PASSAGE TO READ
○ ○ ○ ○ ○
The only reason i found is that router/lb has also the IP of the lb and
for him the response can't be send by someone else than him, a tcp stack
/connection tracking problem in some sort.
If you use the director as default gateway for your RS in LVS-DR mode,
you need to patch your kernel with the shared forward patch, to be found
here:
http://www.ssi.bg/~ja/forward_shared-2.6.17-2.diff
Please report back if that works for you or not.
Effectively that work fine on a 2.6.18.
Thanks.
Should this be merged. I'm happy to try and push it in if it should
be in the main tree.
Among other things not to be shared here in public, I had the exact same
thought in the shower this morning :). It renders life so much easier
for people, because the whole triangulation or asymmetric forwarding is
just a tad bit too unusual for most people to care enough. And setting
up a load balancer for a project is most of the time just a nitty-gritty
and highly technical part of the whole process. Who wants to spend 80%
of the budget for 20% of the project? At least that's what I've been
confronted with in projects where IPVS was in discussion, as one of the
technologies to be used.
Regarding the political point of view: I'm not sure if Julian wants to
step up again against the whole netdev-crew for yet another "special"
feature that no one else in the networking world needs. Although, it
would be Horms' call after all.
Regarding the technical point of view: That patch is very non-intrusive
and only adds one branch (could even be marked unlikely()) to the FIB
frontend and this is certainly acceptable.
Julian, do you have any technical reasons that would warrant a veto to
the inclusion of your forward shared patch into the main linux kernel?
○ ○ ○ ○ ○
ABOUT THIS EXERCISE
Output, word for word, the part of the kernel patch discussion that begins with the words containing "Among other things" and ends with "to be used.". The listing below has no connection to the kernel patch discussion.

STORED DATA
○ ○ ○ ○ ○
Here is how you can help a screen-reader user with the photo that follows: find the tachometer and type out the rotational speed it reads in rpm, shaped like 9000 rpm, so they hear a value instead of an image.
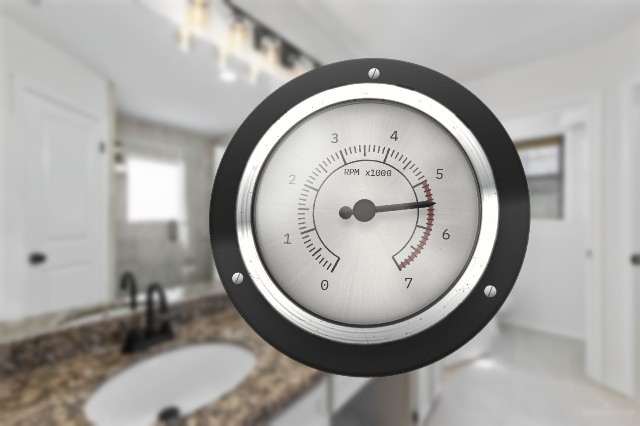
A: 5500 rpm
○ ○ ○ ○ ○
YOUR SOLUTION
Among other things not to be shared here in public, I had the exact same
thought in the shower this morning :). It renders life so much easier
for people, because the whole triangulation or asymmetric forwarding is
just a tad bit too unusual for most people to care enough. And setting
up a load balancer for a project is most of the time just a nitty-gritty
and highly technical part of the whole process. Who wants to spend 80%
of the budget for 20% of the project? At least that's what I've been
confronted with in projects where IPVS was in discussion, as one of the
technologies to be used.